Mr Keim, who appeared for the appellants, invited us to conclude that notwithstanding s.1.3,
the provisions of ss.2.18 and 2.19 should not be regarded as an exhaustive prescription of the rights
of those affected or likely to be affected by such matters. In my opinion, however, there is no
sufficient reason to warrant the court's departure from that plain statement of legislative intent, an
expression of intent, moreover, consistent with the detailed nature of the provisions which follow.
Ignoring the provisions of s.1.3 and reserving to the court the power to reconsider the
adequacy, in particular cases, of the procedure otherwise set up by the provisions in ss.2.18 and 2.19,
would necessarily inject considerable uncertainty into the whole process - in circumstances where the
legislature has apparently striven to secure certainty.
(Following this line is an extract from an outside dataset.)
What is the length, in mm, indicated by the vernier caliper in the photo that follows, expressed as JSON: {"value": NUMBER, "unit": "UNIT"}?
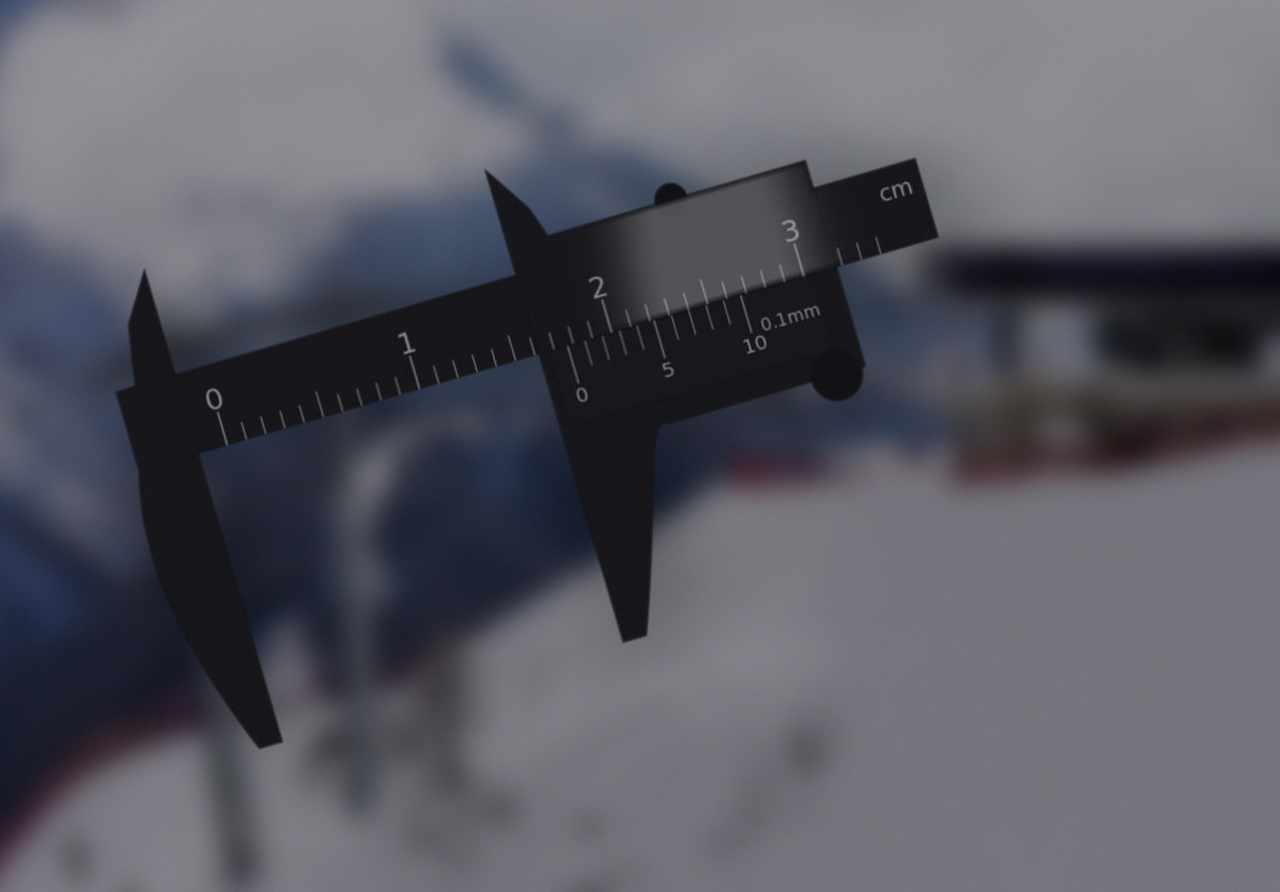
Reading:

In this case, for example, where the only legislative requirement for notice is by newspaper
advertisement, how far could the court embellish that obligation? If notification by letter were to be
required, would it be limited to the registered owners of the directly affected land, or would it extend
to the owners of property which could be affected, but more remotely so? What of the position of
purchasers under uncompleted contracts, in relation, say, to land which would be immediately
affected? If a local government came to know of the existence of such a person, but only after the
statutory period for notification had expired, would a court require late notification, with the arguable
consequence that the whole process should be recommenced? Would a requirement for due notice
extend to revealing to one affected resident points made in the submission of another which might be
considered contrary to the former's interest, so as to permit the former to respond? There is a host of imaginable situations in which it might be suggested that rights not currently prescribed should, in
the interests of fairness, be accorded.
The modern form of the legislation reflects an apparent wish in the legislature to define and
confine the obligation of the local government within practicable bounds. The provisions of s.1.3 do in
my opinion effectively oblige the court in these circumstances to regard that prescription of the obligation
relevant here - as found in the notice requirements of ss.2.18 and 2.19 - as exhaustive of the matters
it purports to cover.
Mr Keim particularly challenged the learned Judge's approach on the basis that it ignored the
process of analysis referred to in Kioa v. West (1985) 159 CLR 550, 585. He submitted that while
one must certainly look to the terms of the relevant legislation in order to determine whether or not the
requirements of natural justice have been excluded, one's inquiry should not be so confined when
determining the content of the natural justice obligation. He criticized the Judge's approach as
impermissibly confined merely to the legislation at that second stage. However one reads Kioa, the
learned Judge must be taken to have regarded the legislation, through its clear statement of legislative
intent, as of itself unequivocally prescribing the content of any applicable natural justice or procedural
fairness obligation. Once one acknowledges the force of the legislation in that respect, then because
that feature was itself definitive, regardless of other particular circumstances, his Honour's conclusion
is seen to be unimpeachable.
In my view the learned Judge was plainly correct in the conclusion to which he came. I would
dismiss the appeal and order the appellants to pay the first and second respondents' costs to be taxed.
The third respondent took no active part in the proceedings, preferring to abide the order of the court.
There should be no order as to costs as between the appellants and the third respondent.